**Task to complete**: Transcribe every line of text in the listing word for word, leaving the pictures out of your answer.

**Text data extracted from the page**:
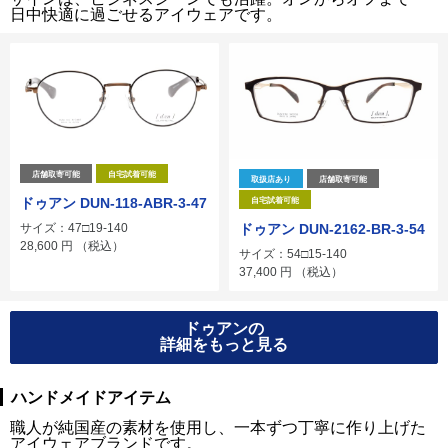
日中快適に過ごせるアイウェアです。
店舗取寄可能
自宅試着可能
取扱店あり
店舗取寄可能
ドゥアン DUN-118-ABR-3-47
自宅試着可能
ドゥアン DUN-2162-BR-3-54
サイズ：47□19-140
28,600
円
（税込）
サイズ：54□15-140
37,400
円
（税込）
ドゥアンの
詳細をもっと見る
ハンドメイドアイテム
職人が純国産の素材を使用し、一本ずつ丁寧に作り上げた
アイウェアブランドです。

**Response**:
日中快適に過ごせるアイウェアです。
店舗取寄可能
自宅試着可能
取扱店あり
店舗取寄可能
ドゥアン DUN-118-ABR-3-47
自宅試着可能
ドゥアン DUN-2162-BR-3-54
サイズ：47□19-140
28,600
円
（税込）
サイズ：54□15-140
37,400
円
（税込）
ドゥアンの
詳細をもっと見る
ハンドメイドアイテム
職人が純国産の素材を使用し、一本ずつ丁寧に作り上げた
アイウェアブランドです。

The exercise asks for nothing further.